Data Science Foundations
Session 7: Boosting¶
Instructor: Wesley Beckner
Contact: wesleybeckner@gmail.com
In this session, we're continuing on the topic of supervised learning an ensemble learning method called boosting.
7.1 Preparing Environment and Importing Data¶
7.1.1 Import Packages¶
from sklearn import svm
from sklearn.datasets import make_blobs, make_circles
from sklearn.tree import DecisionTreeClassifier
from sklearn.ensemble import AdaBoostClassifier, GradientBoostingClassifier
import matplotlib.pyplot as plt
import numpy as np
import plotly.express as px
from ipywidgets import interact, FloatSlider, interactive
def plot_boundaries(X, clf, ax=False):
plot_step = 0.02
x_min, x_max = X[:, 0].min() - 1, X[:, 0].max() + 1
y_min, y_max = X[:, 1].min() - 1, X[:, 1].max() + 1
xx, yy = np.meshgrid(np.arange(x_min, x_max, plot_step),
np.arange(y_min, y_max, plot_step))
Z = clf.predict(np.c_[xx.ravel(), yy.ravel()])
Z = Z.reshape(xx.shape)
if ax:
cs = ax.contourf(xx, yy, Z, cmap='viridis', alpha=0.2)

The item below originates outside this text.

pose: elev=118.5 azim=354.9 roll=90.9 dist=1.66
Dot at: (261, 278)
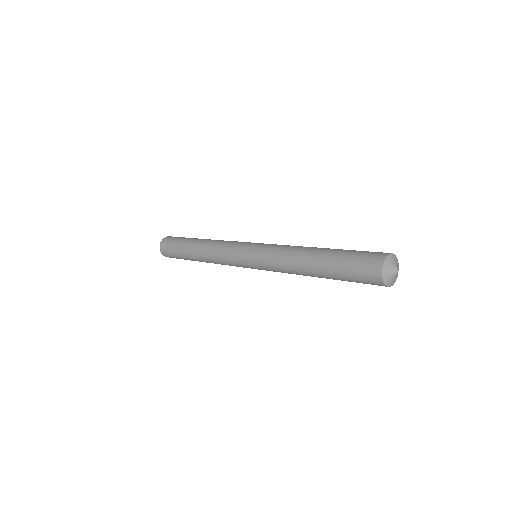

ax.scatter(X[:,0], X[:,1], c=y, cmap='viridis', edgecolor='grey', alpha=0.9)
return ax
else:
cs = plt.contourf(xx, yy, Z, cmap='viridis', alpha=0.2)
plt.scatter(X[:,0], X[:,1], c=y, cmap='viridis', edgecolor='grey', alpha=0.9)
7.1.2 Load Dataset¶
For this session, we will use dummy datasets from sklearn.
7.2 Boosting¶
The last supervised learning algorithms we will cover, are the boosting learners. Similar to Bagging, Boosting algorithms leverage the idea of training on variations of the available data, only this time they do so in serial rather than parallel.
What do I mean by this?
It's a little nuanced, but the idea is straight forward. The first model trains on the dataset, it generates some error. The datapoints creating the greatest amount of error are emphasized in the second round of training, and so on, as the sequence of models proceeds, ever troublesome datapoints receive ever increasing influence.
7.2.1 AdaBoost¶
AdaBoost was the first boosting learner of its kind. It's weak learners (the things that are stitched together in serial) are typically stumps or really shallow decision trees. Lets create some data and fit an AdaBoostClassifier
to it:
X, y = make_circles(random_state=42, noise=.01)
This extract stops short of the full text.